I have to agree with this statement. I currently own 2 Yorkies who were abused in their younger years, whom I feel have totally bonded with me. It wasn't easy and did take a lot of work and consideration on my part to figure out their problems and to work through the roadblocks, but when they learn that they can trust you implicitly, and they know you love them, they will return that love tenfold.

As their early history is a big unknown, and from some of the problems I've witnessed with them, I will assume they did not spend the recommended amount of time with their moms and littermates, which led to inappropriate behaviors developing in the first place. Which then could have very well led to their abuse (using the wrong training methods to try to correct bad/unwanted behaviors).

It is sad to think all this could have been avoided by allowing them to spend the appropriate amount of time with their moms and siblings, and maybe that would have prevented them being dumped/turned over to the Humane Society in the first place.

The lessons that puppies learn from their moms and littermates between the ages of 8-12 weeks are critical to the pup's overall wellbeing, and it so much more important than any bonding experience with humans at that stage in their development. Yorkies are amazing little dogs, and can adapt to just about any situation. It's just easier on all involved to allow Mother Nature to do her job.
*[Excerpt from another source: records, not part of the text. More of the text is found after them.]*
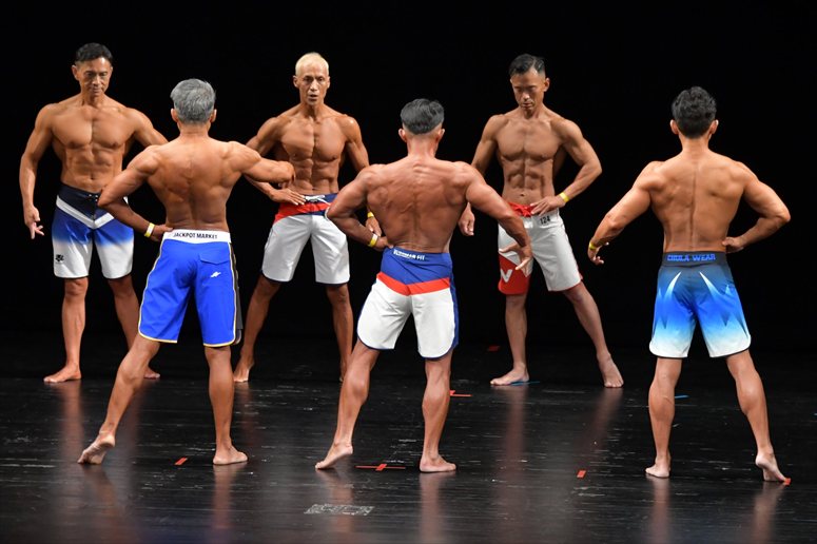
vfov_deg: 6.1
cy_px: 272
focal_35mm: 225
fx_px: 5104
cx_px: 408
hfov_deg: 9.2
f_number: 5.6
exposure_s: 1/400
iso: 3200
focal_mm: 150
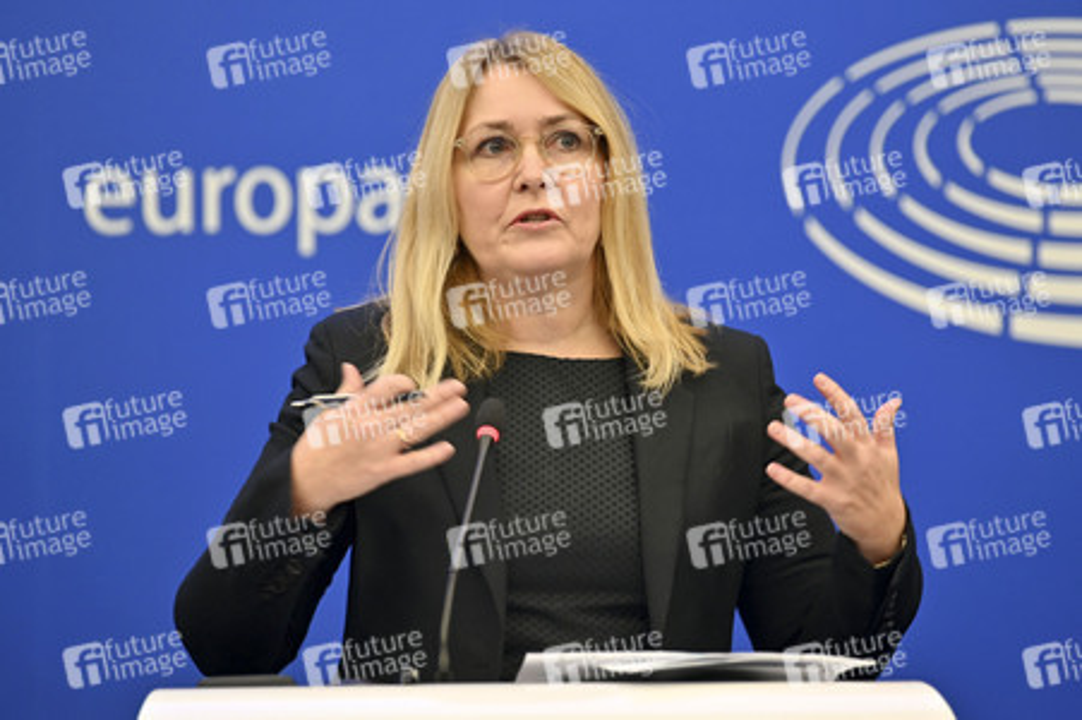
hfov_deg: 13.7
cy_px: 360
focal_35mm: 150
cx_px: 541
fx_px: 4505
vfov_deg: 9.1
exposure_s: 1/100
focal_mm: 150
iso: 400
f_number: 2.8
Don't you think that through all the years and years of people breeding and raising Yorkies for them to come up with the idea to wait till after the 12th week that there is a good reason for doing so? Don't you think that issues have been evaluated and experiments done to the point of exhaustion to find the best method of raising a Yorkie so that their health and mental wellbeing is at the best level when they do get to their new homes? Thereby creating the best overall environment to give them a wonderful start in their new life, and to be the best pet they can be, without the owners having to train and correct behaviors that should never have developed in the first place?

Bonding will occur much more rapidly between and owner and a well adjusted pup, than it will between an owner and a pup who has issues, not that it can't be done, bc it can, it just takes more work and more time, on the owner's part.